WHAT YOU SHOULD DO:
Set down exactly, and only, the lines from the one with "X0081300Y0066300D03*" to the final line of the entries, both included.

DATASET:
---+---
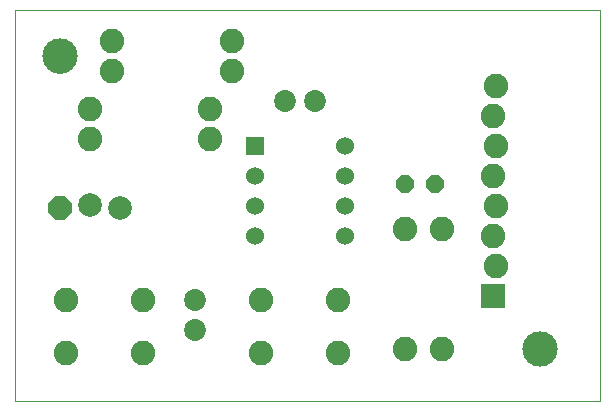
<source format=gbs>
G75*
%MOIN*%
%OFA0B0*%
%FSLAX25Y25*%
%IPPOS*%
%LPD*%
%AMOC8*
5,1,8,0,0,1.08239X$1,22.5*
%
%ADD10C,0.00000*%
%ADD11C,0.11800*%
%ADD12C,0.07300*%
%ADD13OC8,0.07887*%
%ADD14C,0.07887*%
%ADD15R,0.08200X0.08200*%
%ADD16C,0.08200*%
%ADD17OC8,0.06000*%
%ADD18R,0.06000X0.06000*%
%ADD19C,0.06000*%
D10*
X0001300Y0001300D02*
X0001300Y0131800D01*
X0196300Y0131800D01*
X0196300Y0001300D01*
X0001300Y0001300D01*
X0010800Y0116300D02*
X0010802Y0116448D01*
X0010808Y0116596D01*
X0010818Y0116744D01*
X0010832Y0116892D01*
X0010850Y0117039D01*
X0010872Y0117186D01*
X0010898Y0117332D01*
X0010927Y0117477D01*
X0010961Y0117622D01*
X0010999Y0117765D01*
X0011040Y0117908D01*
X0011085Y0118049D01*
X0011135Y0118189D01*
X0011187Y0118327D01*
X0011244Y0118465D01*
X0011304Y0118600D01*
X0011368Y0118734D01*
X0011435Y0118866D01*
X0011506Y0118996D01*
X0011581Y0119125D01*
X0011659Y0119251D01*
X0011740Y0119375D01*
X0011824Y0119497D01*
X0011912Y0119616D01*
X0012003Y0119733D01*
X0012097Y0119848D01*
X0012195Y0119960D01*
X0012295Y0120069D01*
X0012398Y0120176D01*
X0012504Y0120280D01*
X0012612Y0120381D01*
X0012724Y0120479D01*
X0012838Y0120574D01*
X0012954Y0120665D01*
X0013073Y0120754D01*
X0013194Y0120839D01*
X0013318Y0120921D01*
X0013444Y0121000D01*
X0013571Y0121075D01*
X0013701Y0121147D01*
X0013833Y0121216D01*
X0013966Y0121280D01*
X0014101Y0121341D01*
X0014238Y0121399D01*
X0014376Y0121453D01*
X0014516Y0121503D01*
X0014657Y0121549D01*
X0014799Y0121591D01*
X0014942Y0121630D01*
X0015086Y0121664D01*
X0015232Y0121695D01*
X0015377Y0121722D01*
X0015524Y0121745D01*
X0015671Y0121764D01*
X0015819Y0121779D01*
X0015966Y0121790D01*
X0016115Y0121797D01*
X0016263Y0121800D01*
X0016411Y0121799D01*
X0016559Y0121794D01*
X0016707Y0121785D01*
X0016855Y0121772D01*
X0017003Y0121755D01*
X0017149Y0121734D01*
X0017296Y0121709D01*
X0017441Y0121680D01*
X0017586Y0121648D01*
X0017729Y0121611D01*
X0017872Y0121571D01*
X0018014Y0121526D01*
X0018154Y0121478D01*
X0018293Y0121426D01*
X0018430Y0121371D01*
X0018566Y0121311D01*
X0018701Y0121248D01*
X0018833Y0121182D01*
X0018964Y0121112D01*
X0019093Y0121038D01*
X0019219Y0120961D01*
X0019344Y0120881D01*
X0019466Y0120797D01*
X0019587Y0120710D01*
X0019704Y0120620D01*
X0019820Y0120526D01*
X0019932Y0120430D01*
X0020042Y0120331D01*
X0020150Y0120228D01*
X0020254Y0120123D01*
X0020356Y0120015D01*
X0020454Y0119904D01*
X0020550Y0119791D01*
X0020643Y0119675D01*
X0020732Y0119557D01*
X0020818Y0119436D01*
X0020901Y0119313D01*
X0020981Y0119188D01*
X0021057Y0119061D01*
X0021130Y0118931D01*
X0021199Y0118800D01*
X0021264Y0118667D01*
X0021327Y0118533D01*
X0021385Y0118396D01*
X0021440Y0118258D01*
X0021490Y0118119D01*
X0021538Y0117978D01*
X0021581Y0117837D01*
X0021621Y0117694D01*
X0021656Y0117550D01*
X0021688Y0117405D01*
X0021716Y0117259D01*
X0021740Y0117113D01*
X0021760Y0116966D01*
X0021776Y0116818D01*
X0021788Y0116671D01*
X0021796Y0116522D01*
X0021800Y0116374D01*
X0021800Y0116226D01*
X0021796Y0116078D01*
X0021788Y0115929D01*
X0021776Y0115782D01*
X0021760Y0115634D01*
X0021740Y0115487D01*
X0021716Y0115341D01*
X0021688Y0115195D01*
X0021656Y0115050D01*
X0021621Y0114906D01*
X0021581Y0114763D01*
X0021538Y0114622D01*
X0021490Y0114481D01*
X0021440Y0114342D01*
X0021385Y0114204D01*
X0021327Y0114067D01*
X0021264Y0113933D01*
X0021199Y0113800D01*
X0021130Y0113669D01*
X0021057Y0113539D01*
X0020981Y0113412D01*
X0020901Y0113287D01*
X0020818Y0113164D01*
X0020732Y0113043D01*
X0020643Y0112925D01*
X0020550Y0112809D01*
X0020454Y0112696D01*
X0020356Y0112585D01*
X0020254Y0112477D01*
X0020150Y0112372D01*
X0020042Y0112269D01*
X0019932Y0112170D01*
X0019820Y0112074D01*
X0019704Y0111980D01*
X0019587Y0111890D01*
X0019466Y0111803D01*
X0019344Y0111719D01*
X0019219Y0111639D01*
X0019093Y0111562D01*
X0018964Y0111488D01*
X0018833Y0111418D01*
X0018701Y0111352D01*
X0018566Y0111289D01*
X0018430Y0111229D01*
X0018293Y0111174D01*
X0018154Y0111122D01*
X0018014Y0111074D01*
X0017872Y0111029D01*
X0017729Y0110989D01*
X0017586Y0110952D01*
X0017441Y0110920D01*
X0017296Y0110891D01*
X0017149Y0110866D01*
X0017003Y0110845D01*
X0016855Y0110828D01*
X0016707Y0110815D01*
X0016559Y0110806D01*
X0016411Y0110801D01*
X0016263Y0110800D01*
X0016115Y0110803D01*
X0015966Y0110810D01*
X0015819Y0110821D01*
X0015671Y0110836D01*
X0015524Y0110855D01*
X0015377Y0110878D01*
X0015232Y0110905D01*
X0015086Y0110936D01*
X0014942Y0110970D01*
X0014799Y0111009D01*
X0014657Y0111051D01*
X0014516Y0111097D01*
X0014376Y0111147D01*
X0014238Y0111201D01*
X0014101Y0111259D01*
X0013966Y0111320D01*
X0013833Y0111384D01*
X0013701Y0111453D01*
X0013571Y0111525D01*
X0013444Y0111600D01*
X0013318Y0111679D01*
X0013194Y0111761D01*
X0013073Y0111846D01*
X0012954Y0111935D01*
X0012838Y0112026D01*
X0012724Y0112121D01*
X0012612Y0112219D01*
X0012504Y0112320D01*
X0012398Y0112424D01*
X0012295Y0112531D01*
X0012195Y0112640D01*
X0012097Y0112752D01*
X0012003Y0112867D01*
X0011912Y0112984D01*
X0011824Y0113103D01*
X0011740Y0113225D01*
X0011659Y0113349D01*
X0011581Y0113475D01*
X0011506Y0113604D01*
X0011435Y0113734D01*
X0011368Y0113866D01*
X0011304Y0114000D01*
X0011244Y0114135D01*
X0011187Y0114273D01*
X0011135Y0114411D01*
X0011085Y0114551D01*
X0011040Y0114692D01*
X0010999Y0114835D01*
X0010961Y0114978D01*
X0010927Y0115123D01*
X0010898Y0115268D01*
X0010872Y0115414D01*
X0010850Y0115561D01*
X0010832Y0115708D01*
X0010818Y0115856D01*
X0010808Y0116004D01*
X0010802Y0116152D01*
X0010800Y0116300D01*
X0170800Y0018800D02*
X0170802Y0018948D01*
X0170808Y0019096D01*
X0170818Y0019244D01*
X0170832Y0019392D01*
X0170850Y0019539D01*
X0170872Y0019686D01*
X0170898Y0019832D01*
X0170927Y0019977D01*
X0170961Y0020122D01*
X0170999Y0020265D01*
X0171040Y0020408D01*
X0171085Y0020549D01*
X0171135Y0020689D01*
X0171187Y0020827D01*
X0171244Y0020965D01*
X0171304Y0021100D01*
X0171368Y0021234D01*
X0171435Y0021366D01*
X0171506Y0021496D01*
X0171581Y0021625D01*
X0171659Y0021751D01*
X0171740Y0021875D01*
X0171824Y0021997D01*
X0171912Y0022116D01*
X0172003Y0022233D01*
X0172097Y0022348D01*
X0172195Y0022460D01*
X0172295Y0022569D01*
X0172398Y0022676D01*
X0172504Y0022780D01*
X0172612Y0022881D01*
X0172724Y0022979D01*
X0172838Y0023074D01*
X0172954Y0023165D01*
X0173073Y0023254D01*
X0173194Y0023339D01*
X0173318Y0023421D01*
X0173444Y0023500D01*
X0173571Y0023575D01*
X0173701Y0023647D01*
X0173833Y0023716D01*
X0173966Y0023780D01*
X0174101Y0023841D01*
X0174238Y0023899D01*
X0174376Y0023953D01*
X0174516Y0024003D01*
X0174657Y0024049D01*
X0174799Y0024091D01*
X0174942Y0024130D01*
X0175086Y0024164D01*
X0175232Y0024195D01*
X0175377Y0024222D01*
X0175524Y0024245D01*
X0175671Y0024264D01*
X0175819Y0024279D01*
X0175966Y0024290D01*
X0176115Y0024297D01*
X0176263Y0024300D01*
X0176411Y0024299D01*
X0176559Y0024294D01*
X0176707Y0024285D01*
X0176855Y0024272D01*
X0177003Y0024255D01*
X0177149Y0024234D01*
X0177296Y0024209D01*
X0177441Y0024180D01*
X0177586Y0024148D01*
X0177729Y0024111D01*
X0177872Y0024071D01*
X0178014Y0024026D01*
X0178154Y0023978D01*
X0178293Y0023926D01*
X0178430Y0023871D01*
X0178566Y0023811D01*
X0178701Y0023748D01*
X0178833Y0023682D01*
X0178964Y0023612D01*
X0179093Y0023538D01*
X0179219Y0023461D01*
X0179344Y0023381D01*
X0179466Y0023297D01*
X0179587Y0023210D01*
X0179704Y0023120D01*
X0179820Y0023026D01*
X0179932Y0022930D01*
X0180042Y0022831D01*
X0180150Y0022728D01*
X0180254Y0022623D01*
X0180356Y0022515D01*
X0180454Y0022404D01*
X0180550Y0022291D01*
X0180643Y0022175D01*
X0180732Y0022057D01*
X0180818Y0021936D01*
X0180901Y0021813D01*
X0180981Y0021688D01*
X0181057Y0021561D01*
X0181130Y0021431D01*
X0181199Y0021300D01*
X0181264Y0021167D01*
X0181327Y0021033D01*
X0181385Y0020896D01*
X0181440Y0020758D01*
X0181490Y0020619D01*
X0181538Y0020478D01*
X0181581Y0020337D01*
X0181621Y0020194D01*
X0181656Y0020050D01*
X0181688Y0019905D01*
X0181716Y0019759D01*
X0181740Y0019613D01*
X0181760Y0019466D01*
X0181776Y0019318D01*
X0181788Y0019171D01*
X0181796Y0019022D01*
X0181800Y0018874D01*
X0181800Y0018726D01*
X0181796Y0018578D01*
X0181788Y0018429D01*
X0181776Y0018282D01*
X0181760Y0018134D01*
X0181740Y0017987D01*
X0181716Y0017841D01*
X0181688Y0017695D01*
X0181656Y0017550D01*
X0181621Y0017406D01*
X0181581Y0017263D01*
X0181538Y0017122D01*
X0181490Y0016981D01*
X0181440Y0016842D01*
X0181385Y0016704D01*
X0181327Y0016567D01*
X0181264Y0016433D01*
X0181199Y0016300D01*
X0181130Y0016169D01*
X0181057Y0016039D01*
X0180981Y0015912D01*
X0180901Y0015787D01*
X0180818Y0015664D01*
X0180732Y0015543D01*
X0180643Y0015425D01*
X0180550Y0015309D01*
X0180454Y0015196D01*
X0180356Y0015085D01*
X0180254Y0014977D01*
X0180150Y0014872D01*
X0180042Y0014769D01*
X0179932Y0014670D01*
X0179820Y0014574D01*
X0179704Y0014480D01*
X0179587Y0014390D01*
X0179466Y0014303D01*
X0179344Y0014219D01*
X0179219Y0014139D01*
X0179093Y0014062D01*
X0178964Y0013988D01*
X0178833Y0013918D01*
X0178701Y0013852D01*
X0178566Y0013789D01*
X0178430Y0013729D01*
X0178293Y0013674D01*
X0178154Y0013622D01*
X0178014Y0013574D01*
X0177872Y0013529D01*
X0177729Y0013489D01*
X0177586Y0013452D01*
X0177441Y0013420D01*
X0177296Y0013391D01*
X0177149Y0013366D01*
X0177003Y0013345D01*
X0176855Y0013328D01*
X0176707Y0013315D01*
X0176559Y0013306D01*
X0176411Y0013301D01*
X0176263Y0013300D01*
X0176115Y0013303D01*
X0175966Y0013310D01*
X0175819Y0013321D01*
X0175671Y0013336D01*
X0175524Y0013355D01*
X0175377Y0013378D01*
X0175232Y0013405D01*
X0175086Y0013436D01*
X0174942Y0013470D01*
X0174799Y0013509D01*
X0174657Y0013551D01*
X0174516Y0013597D01*
X0174376Y0013647D01*
X0174238Y0013701D01*
X0174101Y0013759D01*
X0173966Y0013820D01*
X0173833Y0013884D01*
X0173701Y0013953D01*
X0173571Y0014025D01*
X0173444Y0014100D01*
X0173318Y0014179D01*
X0173194Y0014261D01*
X0173073Y0014346D01*
X0172954Y0014435D01*
X0172838Y0014526D01*
X0172724Y0014621D01*
X0172612Y0014719D01*
X0172504Y0014820D01*
X0172398Y0014924D01*
X0172295Y0015031D01*
X0172195Y0015140D01*
X0172097Y0015252D01*
X0172003Y0015367D01*
X0171912Y0015484D01*
X0171824Y0015603D01*
X0171740Y0015725D01*
X0171659Y0015849D01*
X0171581Y0015975D01*
X0171506Y0016104D01*
X0171435Y0016234D01*
X0171368Y0016366D01*
X0171304Y0016500D01*
X0171244Y0016635D01*
X0171187Y0016773D01*
X0171135Y0016911D01*
X0171085Y0017051D01*
X0171040Y0017192D01*
X0170999Y0017335D01*
X0170961Y0017478D01*
X0170927Y0017623D01*
X0170898Y0017768D01*
X0170872Y0017914D01*
X0170850Y0018061D01*
X0170832Y0018208D01*
X0170818Y0018356D01*
X0170808Y0018504D01*
X0170802Y0018652D01*
X0170800Y0018800D01*
D11*
X0176300Y0018800D03*
X0016300Y0116300D03*
D12*
X0091300Y0101300D03*
X0101300Y0101300D03*
X0061300Y0035050D03*
X0061300Y0025050D03*
D13*
X0016300Y0065800D03*
D14*
X0026300Y0066800D03*
X0036300Y0065800D03*
D15*
X0160800Y0036300D03*
D16*
X0161800Y0046300D03*
X0160800Y0056300D03*
X0161800Y0066300D03*
X0160800Y0076300D03*
X0161800Y0086300D03*
X0160800Y0096300D03*
X0161800Y0106300D03*
X0143800Y0058800D03*
X0131300Y0058800D03*
X0109100Y0035200D03*
X0131300Y0018800D03*
X0143800Y0018800D03*
X0109100Y0017400D03*
X0083500Y0017400D03*
X0083500Y0035200D03*
X0044100Y0035200D03*
X0044100Y0017400D03*
X0018500Y0017400D03*
X0018500Y0035200D03*
X0026300Y0088800D03*
X0026300Y0098800D03*
X0033800Y0111300D03*
X0033800Y0121300D03*
X0066300Y0098800D03*
X0066300Y0088800D03*
X0073800Y0111300D03*
X0073800Y0121300D03*
D17*
X0131300Y0073800D03*
X0141300Y0073800D03*
D18*
X0081300Y0086300D03*
D19*
X0081300Y0076300D03*
X0081300Y0066300D03*
X0081300Y0056300D03*
X0111300Y0056300D03*
X0111300Y0066300D03*
X0111300Y0076300D03*
X0111300Y0086300D03*
M02*

</source>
---+---
TASK SOLUTION:
X0081300Y0066300D03*
X0081300Y0056300D03*
X0111300Y0056300D03*
X0111300Y0066300D03*
X0111300Y0076300D03*
X0111300Y0086300D03*
M02*

</source>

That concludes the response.